Fort Greene Peace To Rally Outside Debate, Call On Clinton And Sanders To Cut War Spending

Fort Greene Peace To Rally Outside Debate, Call On Clinton And Sanders To Cut War Spending
Image via Google Maps.
Image via Google Maps.

We’re just two days away from the big Democratic Party presidential debate between frontrunner Hillary Clinton and Bernie Sanders on Thursday night inside the Brooklyn Navy Yard and a lot of residents are eagerly wondering what the two candidates will talk about.

For the members of Fort Greene Peace and Brooklyn For Peace, though, they’re not content to just sit back and wait: they’re planning a rally outside the Yard’s Sand Street gate (at the intersection of Sands and Navy Streets) at 6:30pm this Thursday, April 14.

Why? To demand that the candidates focus on what they believe is a need to reduce “war spending,” or the budget allocated to military and defense efforts. In a statement, they described it as a “need to move the money from war to our communities.”

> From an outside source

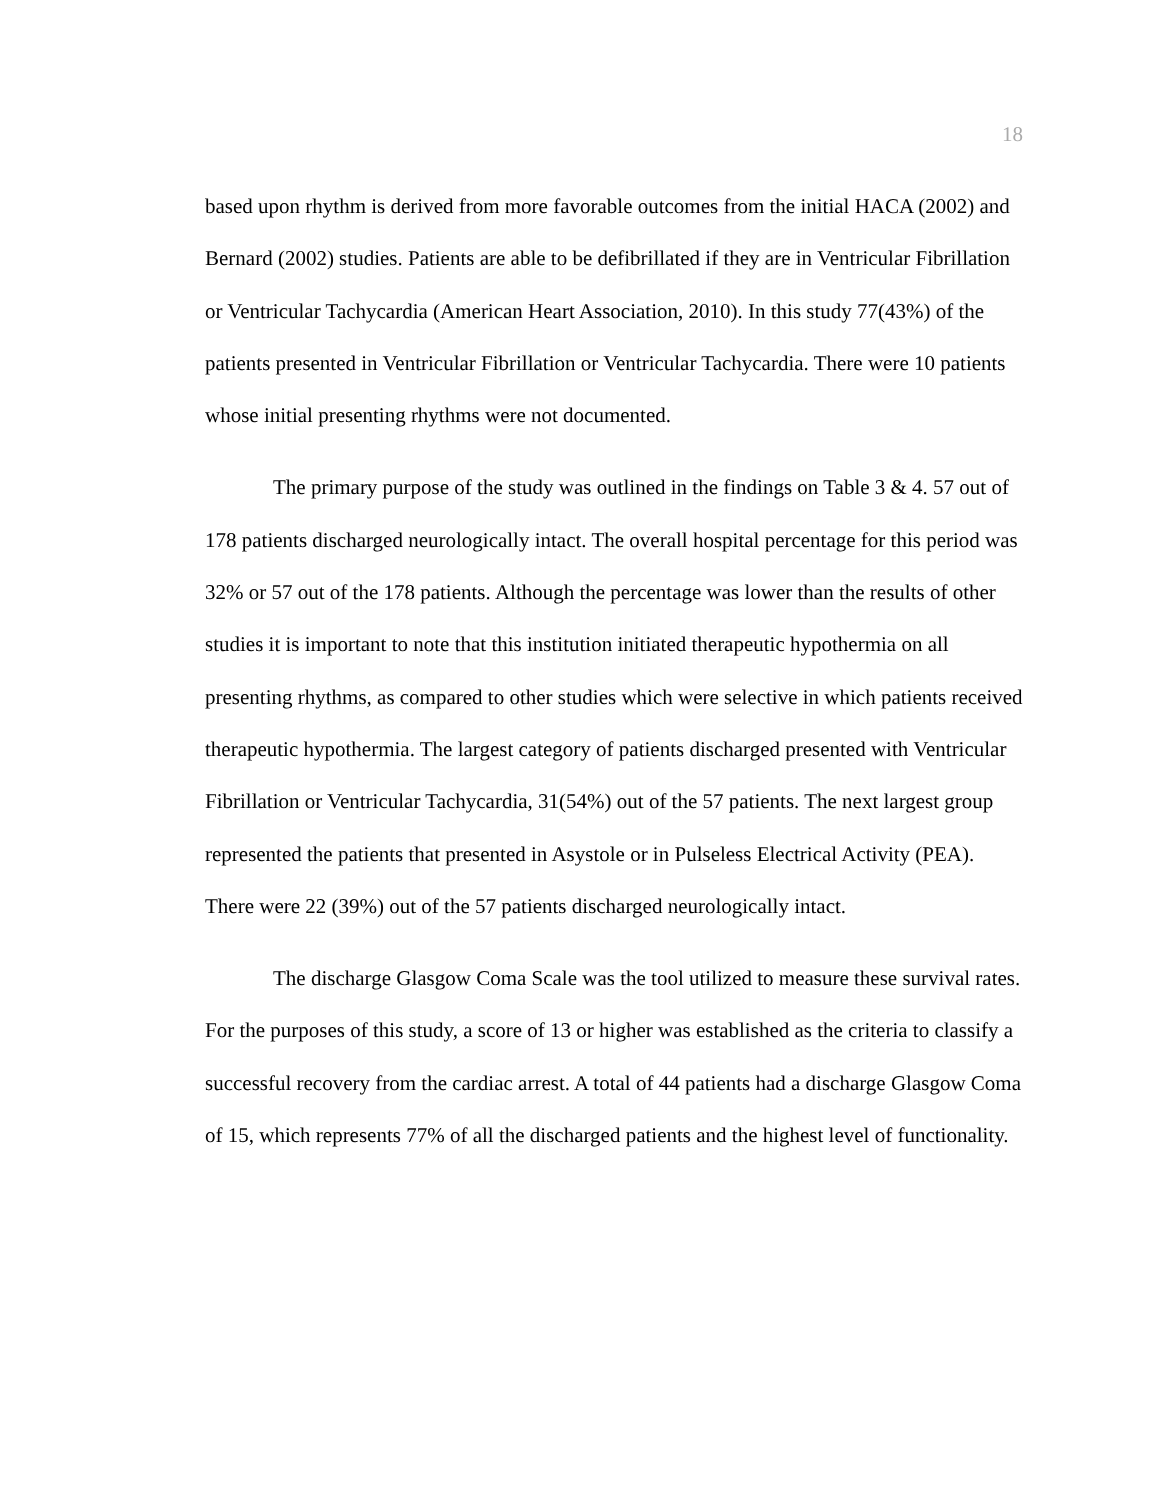18
based upon rhythm is derived from more favorable outcomes from the initial HACA (2002) and Bernard (2002) studies. Patients are able to be defibrillated if they are in Ventricular Fibrillation or Ventricular Tachycardia (American Heart Association, 2010). In this study 77(43%) of the patients presented in Ventricular Fibrillation or Ventricular Tachycardia. There were 10 patients whose initial presenting rhythms were not documented.
The primary purpose of the study was outlined in the findings on Table 3 & 4. 57 out of 178 patients discharged neurologically intact. The overall hospital percentage for this period was 32% or 57 out of the 178 patients. Although the percentage was lower than the results of other studies it is important to note that this institution initiated therapeutic hypothermia on all presenting rhythms, as compared to other studies which were selective in which patients received therapeutic hypothermia. The largest category of patients discharged presented with Ventricular Fibrillation or Ventricular Tachycardia, 31(54%) out of the 57 patients. The next largest group represented the patients that presented in Asystole or in Pulseless Electrical Activity (PEA). There were 22 (39%) out of the 57 patients discharged neurologically intact.
The discharge Glasgow Coma Scale was the tool utilized to measure these survival rates. For the purposes of this study, a score of 13 or higher was established as the criteria to classify a successful recovery from the cardiac arrest. A total of 44 patients had a discharge Glasgow Coma of 15, which represents 77% of all the discharged patients and the highest level of functionality.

Image by Wikipedia and Nick Solari.
Image by Wikipedia and Nick Solari.

“The campaigns for president are either calling for even more military spending or just ignoring the issue altogether,” said Charlotte Phillips, MD, chair of Brooklyn For Peace. Phillips describes the federal discretionary budget as poor prioritization, “diverting sixty cents of every dollar to fund the Pentagon and weapons industry [at the expense of] a failing economy and continuing deterioration to our cities and communities.

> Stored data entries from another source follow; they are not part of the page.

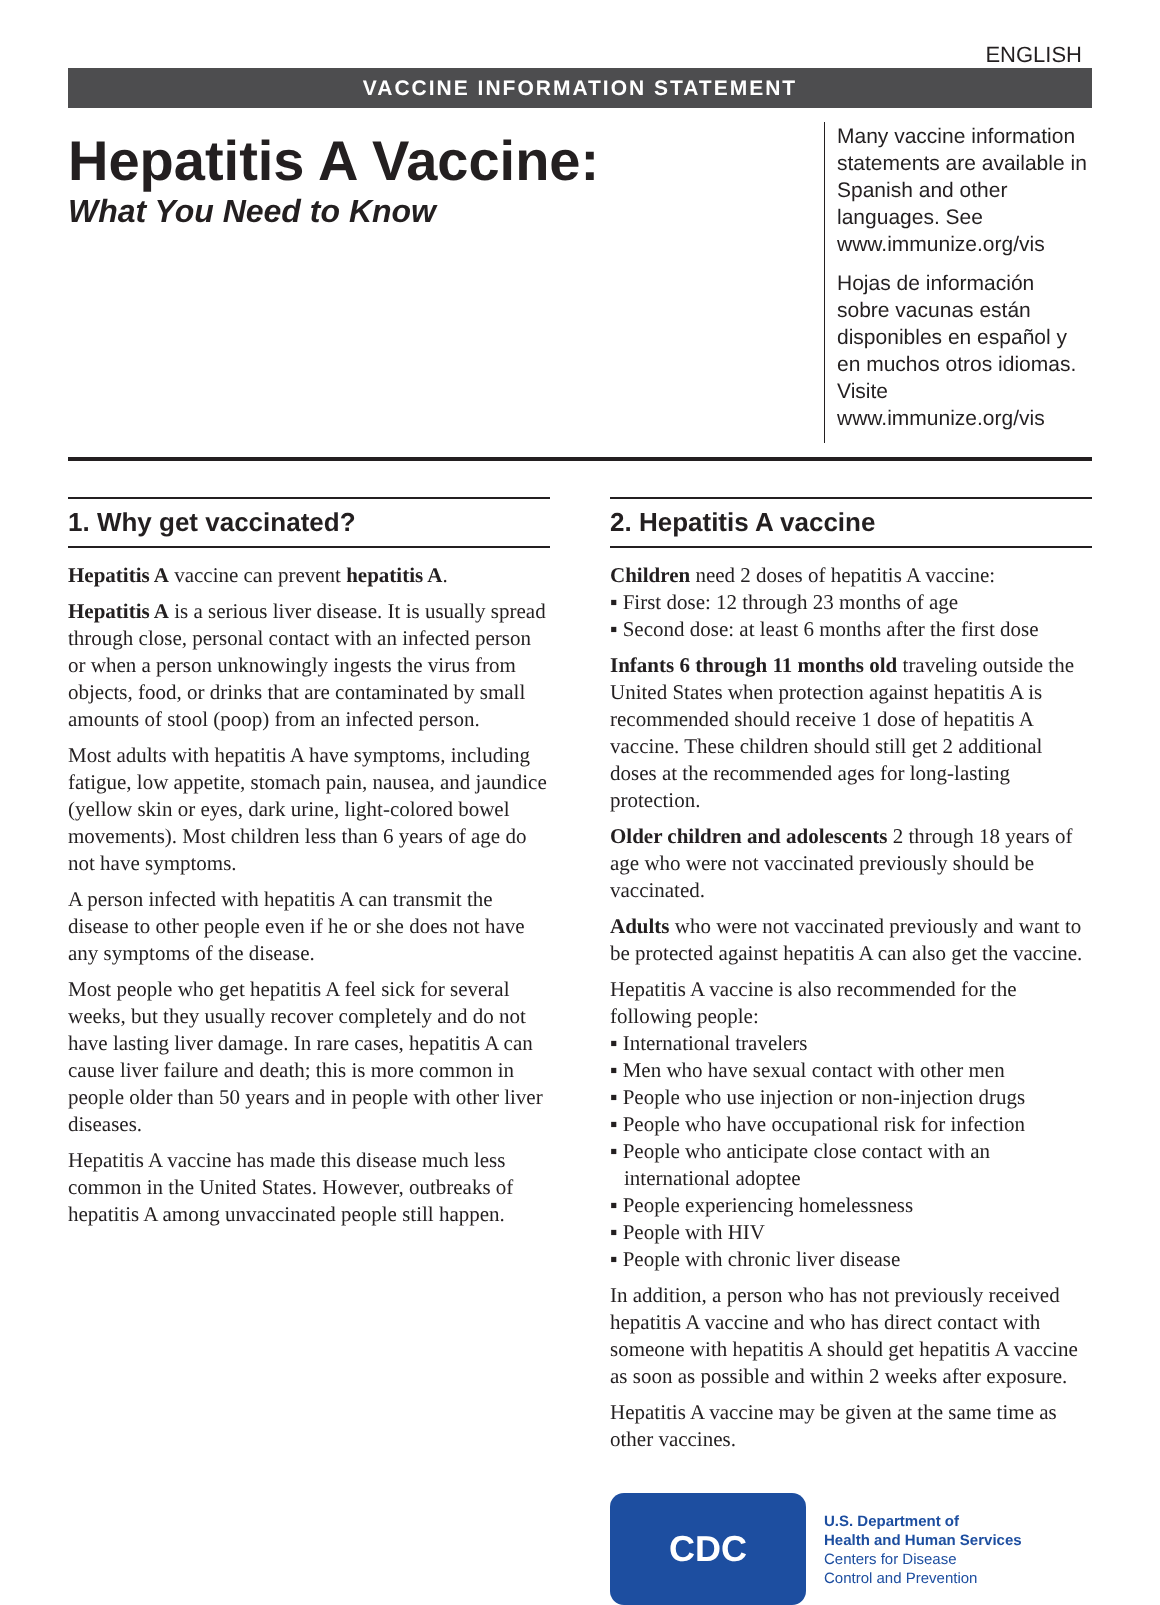ENGLISH
VACCINE INFORMATION STATEMENT
Hepatitis A Vaccine:
What You Need to Know
Many vaccine information statements are available in Spanish and other languages. See www.immunize.org/vis
Hojas de información sobre vacunas están disponibles en español y en muchos otros idiomas. Visite www.immunize.org/vis
1. Why get vaccinated?
Hepatitis A vaccine can prevent hepatitis A.
Hepatitis A is a serious liver disease. It is usually spread through close, personal contact with an infected person or when a person unknowingly ingests the virus from objects, food, or drinks that are contaminated by small amounts of stool (poop) from an infected person.
Most adults with hepatitis A have symptoms, including fatigue, low appetite, stomach pain, nausea, and jaundice (yellow skin or eyes, dark urine, light-colored bowel movements). Most children less than 6 years of age do not have symptoms.
A person infected with hepatitis A can transmit the disease to other people even if he or she does not have any symptoms of the disease.
Most people who get hepatitis A feel sick for several weeks, but they usually recover completely and do not have lasting liver damage. In rare cases, hepatitis A can cause liver failure and death; this is more common in people older than 50 years and in people with other liver diseases.
Hepatitis A vaccine has made this disease much less common in the United States. However, outbreaks of hepatitis A among unvaccinated people still happen.
2. Hepatitis A vaccine
Children need 2 doses of hepatitis A vaccine:
▪ First dose: 12 through 23 months of age
▪ Second dose: at least 6 months after the first dose
Infants 6 through 11 months old traveling outside the United States when protection against hepatitis A is recommended should receive 1 dose of hepatitis A vaccine. These children should still get 2 additional doses at the recommended ages for long-lasting protection.
Older children and adolescents 2 through 18 years of age who were not vaccinated previously should be vaccinated.
Adults who were not vaccinated previously and want to be protected against hepatitis A can also get the vaccine.
Hepatitis A vaccine is also recommended for the following people:
▪ International travelers
▪ Men who have sexual contact with other men
▪ People who use injection or non-injection drugs
▪ People who have occupational risk for infection
▪ People who anticipate close contact with an international adoptee
▪ People experiencing homelessness
▪ People with HIV
▪ People with chronic liver disease
In addition, a person who has not previously received hepatitis A vaccine and who has direct contact with someone with hepatitis A should get hepatitis A vaccine as soon as possible and within 2 weeks after exposure.
Hepatitis A vaccine may be given at the same time as other vaccines.
CDC
U.S. Department of
Health and Human Services
Centers for Disease
Control and Prevention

“We cannot even begin to heal our stressed environment, repair our crumbling infrastructure, build a 21st century public school system, enjoy modern mass transit, create truly affordable housing, train and employ people in decent, middle-class jobs and abolish poverty, homelessness and hunger while we continue on this destructive path of funding war over human needs,” Phillips added.

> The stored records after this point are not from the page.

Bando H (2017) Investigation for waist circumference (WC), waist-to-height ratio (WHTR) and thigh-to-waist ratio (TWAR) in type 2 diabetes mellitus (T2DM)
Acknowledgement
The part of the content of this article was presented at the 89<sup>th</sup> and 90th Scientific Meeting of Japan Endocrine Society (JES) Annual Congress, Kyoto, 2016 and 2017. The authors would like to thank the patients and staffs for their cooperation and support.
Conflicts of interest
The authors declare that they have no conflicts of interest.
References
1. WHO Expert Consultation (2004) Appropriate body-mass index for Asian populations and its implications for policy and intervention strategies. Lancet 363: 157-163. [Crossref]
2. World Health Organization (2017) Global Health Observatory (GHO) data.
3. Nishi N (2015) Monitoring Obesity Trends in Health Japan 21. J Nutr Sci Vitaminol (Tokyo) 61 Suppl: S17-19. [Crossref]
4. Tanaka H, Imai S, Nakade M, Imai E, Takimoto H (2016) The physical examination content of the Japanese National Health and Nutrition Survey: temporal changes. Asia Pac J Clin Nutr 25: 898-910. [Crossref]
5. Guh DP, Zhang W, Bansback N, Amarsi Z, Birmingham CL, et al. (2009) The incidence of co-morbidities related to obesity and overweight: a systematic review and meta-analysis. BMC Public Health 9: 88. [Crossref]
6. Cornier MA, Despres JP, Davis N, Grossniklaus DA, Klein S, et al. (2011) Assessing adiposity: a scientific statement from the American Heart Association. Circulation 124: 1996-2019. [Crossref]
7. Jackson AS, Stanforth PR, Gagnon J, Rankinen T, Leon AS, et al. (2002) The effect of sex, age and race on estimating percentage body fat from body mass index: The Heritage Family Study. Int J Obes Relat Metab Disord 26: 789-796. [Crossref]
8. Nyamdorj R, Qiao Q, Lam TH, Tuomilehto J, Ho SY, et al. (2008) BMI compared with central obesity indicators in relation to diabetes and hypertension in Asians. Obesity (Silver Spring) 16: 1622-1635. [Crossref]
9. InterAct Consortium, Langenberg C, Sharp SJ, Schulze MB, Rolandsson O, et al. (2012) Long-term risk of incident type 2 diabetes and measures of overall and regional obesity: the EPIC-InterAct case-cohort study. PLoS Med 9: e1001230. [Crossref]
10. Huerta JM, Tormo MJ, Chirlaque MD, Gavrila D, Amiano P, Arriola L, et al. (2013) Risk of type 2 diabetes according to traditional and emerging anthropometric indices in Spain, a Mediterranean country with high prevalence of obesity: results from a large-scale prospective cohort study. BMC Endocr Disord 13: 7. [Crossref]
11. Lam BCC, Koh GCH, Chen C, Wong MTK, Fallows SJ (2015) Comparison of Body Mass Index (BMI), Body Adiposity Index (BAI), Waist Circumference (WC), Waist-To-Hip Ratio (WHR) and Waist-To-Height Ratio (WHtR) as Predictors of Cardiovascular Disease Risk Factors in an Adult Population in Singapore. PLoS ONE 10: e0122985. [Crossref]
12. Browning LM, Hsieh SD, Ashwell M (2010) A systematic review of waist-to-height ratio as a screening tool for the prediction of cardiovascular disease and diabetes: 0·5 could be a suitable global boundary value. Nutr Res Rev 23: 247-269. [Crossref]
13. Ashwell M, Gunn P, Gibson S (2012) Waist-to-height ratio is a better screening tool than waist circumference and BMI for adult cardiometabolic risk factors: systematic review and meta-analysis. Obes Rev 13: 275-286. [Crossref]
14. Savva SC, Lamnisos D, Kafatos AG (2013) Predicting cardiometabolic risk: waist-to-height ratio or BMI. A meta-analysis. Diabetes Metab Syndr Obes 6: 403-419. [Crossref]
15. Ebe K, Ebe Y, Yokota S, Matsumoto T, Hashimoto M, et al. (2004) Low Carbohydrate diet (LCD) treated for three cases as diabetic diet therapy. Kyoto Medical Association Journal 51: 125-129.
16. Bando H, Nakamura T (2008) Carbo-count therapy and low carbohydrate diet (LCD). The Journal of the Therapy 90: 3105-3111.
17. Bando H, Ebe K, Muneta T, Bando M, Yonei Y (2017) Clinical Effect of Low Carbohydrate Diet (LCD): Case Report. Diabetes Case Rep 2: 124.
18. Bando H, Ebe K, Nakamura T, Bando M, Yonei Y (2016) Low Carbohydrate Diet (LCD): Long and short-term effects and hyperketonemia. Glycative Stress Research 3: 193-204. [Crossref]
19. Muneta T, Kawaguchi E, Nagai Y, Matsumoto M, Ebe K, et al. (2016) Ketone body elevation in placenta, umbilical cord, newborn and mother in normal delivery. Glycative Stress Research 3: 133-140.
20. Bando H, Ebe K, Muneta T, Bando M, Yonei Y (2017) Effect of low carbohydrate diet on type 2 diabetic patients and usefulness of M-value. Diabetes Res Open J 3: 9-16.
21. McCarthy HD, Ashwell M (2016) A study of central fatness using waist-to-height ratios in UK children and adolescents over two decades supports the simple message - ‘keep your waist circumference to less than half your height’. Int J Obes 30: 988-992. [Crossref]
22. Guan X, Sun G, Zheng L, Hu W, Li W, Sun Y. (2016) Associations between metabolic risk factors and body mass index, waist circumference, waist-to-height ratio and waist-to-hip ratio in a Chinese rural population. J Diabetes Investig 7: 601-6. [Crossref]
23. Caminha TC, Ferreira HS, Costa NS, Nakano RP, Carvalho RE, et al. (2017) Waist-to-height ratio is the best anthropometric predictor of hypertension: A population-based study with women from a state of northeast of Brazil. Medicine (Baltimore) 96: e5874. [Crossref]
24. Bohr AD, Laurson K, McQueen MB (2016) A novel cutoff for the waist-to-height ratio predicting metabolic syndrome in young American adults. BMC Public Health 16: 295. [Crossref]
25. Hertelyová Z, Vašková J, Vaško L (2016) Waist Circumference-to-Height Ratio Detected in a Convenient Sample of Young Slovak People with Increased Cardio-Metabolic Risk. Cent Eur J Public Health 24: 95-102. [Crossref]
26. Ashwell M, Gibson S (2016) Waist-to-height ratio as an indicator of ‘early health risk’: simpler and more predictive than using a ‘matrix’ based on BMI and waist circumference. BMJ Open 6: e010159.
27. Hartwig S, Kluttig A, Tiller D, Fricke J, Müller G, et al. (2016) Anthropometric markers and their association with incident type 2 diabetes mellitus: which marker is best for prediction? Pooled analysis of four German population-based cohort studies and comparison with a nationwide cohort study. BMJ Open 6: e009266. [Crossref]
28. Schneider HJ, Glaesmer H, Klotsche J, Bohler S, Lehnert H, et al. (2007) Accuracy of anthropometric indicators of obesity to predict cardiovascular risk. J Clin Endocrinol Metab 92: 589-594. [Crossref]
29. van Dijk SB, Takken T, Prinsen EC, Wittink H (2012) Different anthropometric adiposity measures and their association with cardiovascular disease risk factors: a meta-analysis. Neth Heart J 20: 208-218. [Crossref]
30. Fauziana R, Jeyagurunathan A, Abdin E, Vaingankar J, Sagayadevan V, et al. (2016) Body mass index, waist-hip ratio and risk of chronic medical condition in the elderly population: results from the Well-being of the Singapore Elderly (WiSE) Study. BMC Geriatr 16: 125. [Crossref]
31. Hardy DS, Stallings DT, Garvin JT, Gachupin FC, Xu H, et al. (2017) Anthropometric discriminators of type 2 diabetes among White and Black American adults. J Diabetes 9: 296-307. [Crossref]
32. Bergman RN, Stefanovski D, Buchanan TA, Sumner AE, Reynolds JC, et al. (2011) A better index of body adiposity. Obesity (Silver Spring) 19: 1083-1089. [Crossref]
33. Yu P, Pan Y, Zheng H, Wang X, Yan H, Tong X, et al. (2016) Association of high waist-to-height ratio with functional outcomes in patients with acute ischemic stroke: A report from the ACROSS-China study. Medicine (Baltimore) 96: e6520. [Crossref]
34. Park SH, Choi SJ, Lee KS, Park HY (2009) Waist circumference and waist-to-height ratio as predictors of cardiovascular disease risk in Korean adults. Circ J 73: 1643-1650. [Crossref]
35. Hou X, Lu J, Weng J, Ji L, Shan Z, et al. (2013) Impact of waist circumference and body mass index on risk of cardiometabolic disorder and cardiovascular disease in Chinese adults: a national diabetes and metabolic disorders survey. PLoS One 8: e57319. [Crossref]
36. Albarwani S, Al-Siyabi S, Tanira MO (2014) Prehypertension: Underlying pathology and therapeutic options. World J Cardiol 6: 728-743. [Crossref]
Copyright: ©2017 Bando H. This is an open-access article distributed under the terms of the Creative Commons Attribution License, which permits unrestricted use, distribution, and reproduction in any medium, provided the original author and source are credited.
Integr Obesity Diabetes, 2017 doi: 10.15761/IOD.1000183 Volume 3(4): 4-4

Fort Greene Peace’s Ed Goldman agreed, noting that the debate’s location is also prohibitive to community-focused discourse.

“It’s unfortunate it’s in a location that has limited access. tucked away in a place that no one can get near and will have a relatively small audience,” Goldman told us. “For example, it could have been at Brooklyn Tech HS which has an auditorium 2.5 times the size at the Navy Yard. And more people of any persuasion could have been there, and they could have put a screen in the park for people to watch.But the Party wants more control.”